##### Records provided

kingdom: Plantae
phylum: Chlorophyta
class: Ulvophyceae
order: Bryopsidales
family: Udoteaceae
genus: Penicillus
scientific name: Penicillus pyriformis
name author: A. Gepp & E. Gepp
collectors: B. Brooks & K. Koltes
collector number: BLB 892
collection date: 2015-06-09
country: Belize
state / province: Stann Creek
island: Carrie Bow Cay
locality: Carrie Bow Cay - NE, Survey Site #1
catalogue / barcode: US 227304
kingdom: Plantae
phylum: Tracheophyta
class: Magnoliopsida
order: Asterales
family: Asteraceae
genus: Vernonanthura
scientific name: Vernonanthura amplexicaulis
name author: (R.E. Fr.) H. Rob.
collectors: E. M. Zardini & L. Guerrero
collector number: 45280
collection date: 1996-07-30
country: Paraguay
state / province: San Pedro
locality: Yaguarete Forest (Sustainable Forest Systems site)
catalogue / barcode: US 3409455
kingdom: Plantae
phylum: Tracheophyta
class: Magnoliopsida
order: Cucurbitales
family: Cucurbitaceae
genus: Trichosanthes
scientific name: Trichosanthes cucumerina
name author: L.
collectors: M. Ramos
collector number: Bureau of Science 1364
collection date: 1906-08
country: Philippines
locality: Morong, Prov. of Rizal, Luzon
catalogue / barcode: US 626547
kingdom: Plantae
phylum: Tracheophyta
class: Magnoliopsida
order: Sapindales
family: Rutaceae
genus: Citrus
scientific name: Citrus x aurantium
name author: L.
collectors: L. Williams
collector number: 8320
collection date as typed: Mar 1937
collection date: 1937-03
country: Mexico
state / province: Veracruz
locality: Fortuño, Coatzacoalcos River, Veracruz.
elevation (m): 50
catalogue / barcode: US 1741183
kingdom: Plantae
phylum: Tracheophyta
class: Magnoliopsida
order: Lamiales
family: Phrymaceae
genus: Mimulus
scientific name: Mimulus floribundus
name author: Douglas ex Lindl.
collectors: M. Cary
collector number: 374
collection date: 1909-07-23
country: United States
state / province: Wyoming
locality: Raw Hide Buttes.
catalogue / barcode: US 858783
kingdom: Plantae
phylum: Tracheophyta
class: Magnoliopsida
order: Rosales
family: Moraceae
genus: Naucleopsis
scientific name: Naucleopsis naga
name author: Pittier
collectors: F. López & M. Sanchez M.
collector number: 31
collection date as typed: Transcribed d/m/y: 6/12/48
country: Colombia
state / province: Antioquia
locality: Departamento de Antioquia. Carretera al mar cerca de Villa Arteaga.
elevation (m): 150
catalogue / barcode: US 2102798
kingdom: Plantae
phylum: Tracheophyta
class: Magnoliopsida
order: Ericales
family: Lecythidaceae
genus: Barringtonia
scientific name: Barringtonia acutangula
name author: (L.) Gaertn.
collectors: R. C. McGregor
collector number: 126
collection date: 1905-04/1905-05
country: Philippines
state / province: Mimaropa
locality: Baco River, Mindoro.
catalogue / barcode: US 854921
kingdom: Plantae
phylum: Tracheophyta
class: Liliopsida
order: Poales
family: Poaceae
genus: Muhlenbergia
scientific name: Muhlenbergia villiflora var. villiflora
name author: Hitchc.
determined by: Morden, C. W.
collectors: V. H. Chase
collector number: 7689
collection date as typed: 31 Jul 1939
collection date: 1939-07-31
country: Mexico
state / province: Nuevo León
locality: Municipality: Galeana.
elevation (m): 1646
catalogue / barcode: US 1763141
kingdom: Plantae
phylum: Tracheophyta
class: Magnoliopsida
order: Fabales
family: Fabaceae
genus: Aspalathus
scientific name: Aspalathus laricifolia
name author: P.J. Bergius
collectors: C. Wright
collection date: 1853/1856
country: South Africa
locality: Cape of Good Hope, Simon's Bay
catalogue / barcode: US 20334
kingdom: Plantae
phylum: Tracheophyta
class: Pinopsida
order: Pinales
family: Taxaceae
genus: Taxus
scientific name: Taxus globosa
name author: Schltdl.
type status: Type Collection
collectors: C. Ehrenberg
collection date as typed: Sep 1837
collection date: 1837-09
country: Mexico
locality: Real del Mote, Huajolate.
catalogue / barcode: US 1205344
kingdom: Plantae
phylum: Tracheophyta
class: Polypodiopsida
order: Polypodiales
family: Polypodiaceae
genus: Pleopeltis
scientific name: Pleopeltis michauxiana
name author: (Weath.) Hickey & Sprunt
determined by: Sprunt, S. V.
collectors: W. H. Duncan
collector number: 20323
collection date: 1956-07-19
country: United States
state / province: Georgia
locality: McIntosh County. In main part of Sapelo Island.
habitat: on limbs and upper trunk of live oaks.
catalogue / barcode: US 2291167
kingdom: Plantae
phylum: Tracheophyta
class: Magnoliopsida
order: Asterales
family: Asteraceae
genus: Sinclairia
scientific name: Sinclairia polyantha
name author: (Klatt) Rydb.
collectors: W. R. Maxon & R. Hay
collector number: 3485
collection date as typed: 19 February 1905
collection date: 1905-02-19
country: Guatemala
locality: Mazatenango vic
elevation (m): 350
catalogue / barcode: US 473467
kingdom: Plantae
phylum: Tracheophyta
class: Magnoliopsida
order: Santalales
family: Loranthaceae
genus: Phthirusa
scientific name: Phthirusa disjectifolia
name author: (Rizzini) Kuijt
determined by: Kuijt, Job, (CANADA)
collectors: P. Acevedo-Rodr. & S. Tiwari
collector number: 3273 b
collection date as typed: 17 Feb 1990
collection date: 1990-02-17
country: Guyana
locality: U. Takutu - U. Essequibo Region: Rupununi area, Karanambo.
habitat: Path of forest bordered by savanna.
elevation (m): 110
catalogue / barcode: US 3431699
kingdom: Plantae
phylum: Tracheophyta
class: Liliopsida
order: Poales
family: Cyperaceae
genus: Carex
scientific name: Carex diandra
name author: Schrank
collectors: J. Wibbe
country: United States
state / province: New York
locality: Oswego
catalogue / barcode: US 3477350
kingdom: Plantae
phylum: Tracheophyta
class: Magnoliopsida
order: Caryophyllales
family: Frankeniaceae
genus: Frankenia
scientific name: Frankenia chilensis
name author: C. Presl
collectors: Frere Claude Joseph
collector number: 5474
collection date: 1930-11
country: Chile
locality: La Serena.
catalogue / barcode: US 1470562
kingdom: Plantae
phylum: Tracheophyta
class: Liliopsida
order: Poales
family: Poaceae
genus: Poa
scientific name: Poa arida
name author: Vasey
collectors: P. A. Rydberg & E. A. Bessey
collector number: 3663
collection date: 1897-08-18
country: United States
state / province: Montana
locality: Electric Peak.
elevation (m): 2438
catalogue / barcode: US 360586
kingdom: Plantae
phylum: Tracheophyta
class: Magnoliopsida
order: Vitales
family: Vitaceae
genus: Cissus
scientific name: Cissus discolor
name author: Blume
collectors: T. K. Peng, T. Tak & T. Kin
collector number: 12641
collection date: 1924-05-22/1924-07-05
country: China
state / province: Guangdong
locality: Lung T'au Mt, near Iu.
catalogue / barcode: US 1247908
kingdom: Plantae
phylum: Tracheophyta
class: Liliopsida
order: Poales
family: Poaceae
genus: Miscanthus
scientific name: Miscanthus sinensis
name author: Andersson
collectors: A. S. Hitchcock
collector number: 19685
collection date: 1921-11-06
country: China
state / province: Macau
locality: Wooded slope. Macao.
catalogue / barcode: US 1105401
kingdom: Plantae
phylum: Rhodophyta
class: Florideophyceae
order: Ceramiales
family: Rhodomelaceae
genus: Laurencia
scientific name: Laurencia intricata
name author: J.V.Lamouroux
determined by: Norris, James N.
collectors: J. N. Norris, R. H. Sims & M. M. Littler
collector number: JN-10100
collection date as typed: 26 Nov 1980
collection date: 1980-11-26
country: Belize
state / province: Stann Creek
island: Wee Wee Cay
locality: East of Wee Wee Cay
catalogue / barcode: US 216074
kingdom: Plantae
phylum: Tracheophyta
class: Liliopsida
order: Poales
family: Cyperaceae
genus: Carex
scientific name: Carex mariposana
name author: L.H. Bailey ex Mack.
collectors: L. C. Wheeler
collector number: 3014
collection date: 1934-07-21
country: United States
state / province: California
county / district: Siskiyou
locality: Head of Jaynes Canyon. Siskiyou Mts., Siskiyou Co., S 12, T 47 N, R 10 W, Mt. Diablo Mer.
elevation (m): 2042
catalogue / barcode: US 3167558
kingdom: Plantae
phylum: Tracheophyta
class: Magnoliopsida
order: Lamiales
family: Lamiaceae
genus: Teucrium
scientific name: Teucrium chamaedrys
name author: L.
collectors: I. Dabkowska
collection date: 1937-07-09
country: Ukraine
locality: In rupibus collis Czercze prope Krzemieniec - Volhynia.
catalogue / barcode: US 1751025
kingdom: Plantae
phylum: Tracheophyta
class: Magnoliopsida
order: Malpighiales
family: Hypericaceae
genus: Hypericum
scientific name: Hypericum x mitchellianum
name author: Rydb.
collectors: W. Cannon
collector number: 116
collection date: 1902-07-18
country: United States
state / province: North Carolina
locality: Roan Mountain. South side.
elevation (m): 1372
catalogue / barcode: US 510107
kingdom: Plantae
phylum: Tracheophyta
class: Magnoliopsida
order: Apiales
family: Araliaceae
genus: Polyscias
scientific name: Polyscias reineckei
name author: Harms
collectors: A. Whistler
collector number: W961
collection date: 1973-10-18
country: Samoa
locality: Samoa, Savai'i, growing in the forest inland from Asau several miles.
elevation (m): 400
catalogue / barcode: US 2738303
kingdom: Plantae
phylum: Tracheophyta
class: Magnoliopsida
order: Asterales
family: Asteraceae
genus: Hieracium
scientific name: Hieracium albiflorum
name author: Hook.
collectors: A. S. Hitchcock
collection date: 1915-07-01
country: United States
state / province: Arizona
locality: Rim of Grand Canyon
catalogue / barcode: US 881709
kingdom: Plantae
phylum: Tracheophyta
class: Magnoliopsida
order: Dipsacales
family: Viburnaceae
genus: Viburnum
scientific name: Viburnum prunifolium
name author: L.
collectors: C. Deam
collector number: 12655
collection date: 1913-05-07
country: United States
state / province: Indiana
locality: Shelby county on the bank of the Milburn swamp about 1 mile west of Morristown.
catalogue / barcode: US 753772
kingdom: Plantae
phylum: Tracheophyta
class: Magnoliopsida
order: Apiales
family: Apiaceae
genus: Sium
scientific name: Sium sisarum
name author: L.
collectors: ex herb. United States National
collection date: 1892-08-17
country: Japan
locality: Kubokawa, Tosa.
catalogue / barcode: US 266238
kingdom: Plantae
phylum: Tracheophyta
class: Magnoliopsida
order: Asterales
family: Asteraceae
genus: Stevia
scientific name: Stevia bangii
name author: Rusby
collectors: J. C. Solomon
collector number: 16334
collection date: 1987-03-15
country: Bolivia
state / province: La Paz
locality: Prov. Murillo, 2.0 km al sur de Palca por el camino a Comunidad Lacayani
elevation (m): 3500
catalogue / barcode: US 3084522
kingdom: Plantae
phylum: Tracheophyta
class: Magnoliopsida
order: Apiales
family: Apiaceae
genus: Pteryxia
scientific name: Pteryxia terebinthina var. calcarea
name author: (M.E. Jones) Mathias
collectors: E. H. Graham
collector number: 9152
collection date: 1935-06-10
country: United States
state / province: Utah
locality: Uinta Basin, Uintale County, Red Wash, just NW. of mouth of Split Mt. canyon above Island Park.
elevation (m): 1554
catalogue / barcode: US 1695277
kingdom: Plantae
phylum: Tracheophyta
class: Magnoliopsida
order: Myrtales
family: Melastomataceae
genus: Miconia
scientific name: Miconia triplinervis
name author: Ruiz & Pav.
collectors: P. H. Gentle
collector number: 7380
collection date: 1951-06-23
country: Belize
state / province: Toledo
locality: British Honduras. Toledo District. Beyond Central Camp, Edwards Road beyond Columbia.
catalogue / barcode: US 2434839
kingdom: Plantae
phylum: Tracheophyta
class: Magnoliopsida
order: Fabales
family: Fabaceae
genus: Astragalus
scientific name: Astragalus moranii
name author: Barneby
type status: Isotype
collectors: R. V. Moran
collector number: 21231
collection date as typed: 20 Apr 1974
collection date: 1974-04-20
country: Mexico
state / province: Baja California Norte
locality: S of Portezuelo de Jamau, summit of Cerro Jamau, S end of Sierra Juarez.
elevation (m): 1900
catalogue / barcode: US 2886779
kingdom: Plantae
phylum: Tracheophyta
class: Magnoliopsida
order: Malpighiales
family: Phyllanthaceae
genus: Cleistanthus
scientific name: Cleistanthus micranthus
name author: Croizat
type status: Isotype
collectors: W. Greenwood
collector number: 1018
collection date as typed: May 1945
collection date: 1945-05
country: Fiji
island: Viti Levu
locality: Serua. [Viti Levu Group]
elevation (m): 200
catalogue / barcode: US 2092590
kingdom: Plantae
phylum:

##########

Turn the entries from the line with "locality: Wooded slope. Macao." to the line with "country: Samoa", both of those lines included, into a numbered list with no blank lines.

§ **Full solution**:
1. locality: Wooded slope. Macao.
2. catalogue / barcode: US 1105401
3. kingdom: Plantae
4. phylum: Rhodophyta
5. class: Florideophyceae
6. order: Ceramiales
7. family: Rhodomelaceae
8. genus: Laurencia
9. scientific name: Laurencia intricata
10. name author: J.V.Lamouroux
11. determined by: Norris, James N.
12. collectors: J. N. Norris, R. H. Sims & M. M. Littler
13. collector number: JN-10100
14. collection date as typed: 26 Nov 1980
15. collection date: 1980-11-26
16. country: Belize
17. state / province: Stann Creek
18. island: Wee Wee Cay
19. locality: East of Wee Wee Cay
20. catalogue / barcode: US 216074
21. kingdom: Plantae
22. phylum: Tracheophyta
23. class: Liliopsida
24. order: Poales
25. family: Cyperaceae
26. genus: Carex
27. scientific name: Carex mariposana
28. name author: L.H. Bailey ex Mack.
29. collectors: L. C. Wheeler
30. collector number: 3014
31. collection date: 1934-07-21
32. country: United States
33. state / province: California
34. county / district: Siskiyou
35. locality: Head of Jaynes Canyon. Siskiyou Mts., Siskiyou Co., S 12, T 47 N, R 10 W, Mt. Diablo Mer.
36. elevation (m): 2042
37. catalogue / barcode: US 3167558
38. kingdom: Plantae
39. phylum: Tracheophyta
40. class: Magnoliopsida
41. order: Lamiales
42. family: Lamiaceae
43. genus: Teucrium
44. scientific name: Teucrium chamaedrys
45. name author: L.
46. collectors: I. Dabkowska
47. collection date: 1937-07-09
48. country: Ukraine
49. locality: In rupibus collis Czercze prope Krzemieniec - Volhynia.
50. catalogue / barcode: US 1751025
51. kingdom: Plantae
52. phylum: Tracheophyta
53. class: Magnoliopsida
54. order: Malpighiales
55. family: Hypericaceae
56. genus: Hypericum
57. scientific name: Hypericum x mitchellianum
58. name author: Rydb.
59. collectors: W. Cannon
60. collector number: 116
61. collection date: 1902-07-18
62. country: United States
63. state / province: North Carolina
64. locality: Roan Mountain. South side.
65. elevation (m): 1372
66. catalogue / barcode: US 510107
67. kingdom: Plantae
68. phylum: Tracheophyta
69. class: Magnoliopsida
70. order: Apiales
71. family: Araliaceae
72. genus: Polyscias
73. scientific name: Polyscias reineckei
74. name author: Harms
75. collectors: A. Whistler
76. collector number: W961
77. collection date: 1973-10-18
78. country: Samoa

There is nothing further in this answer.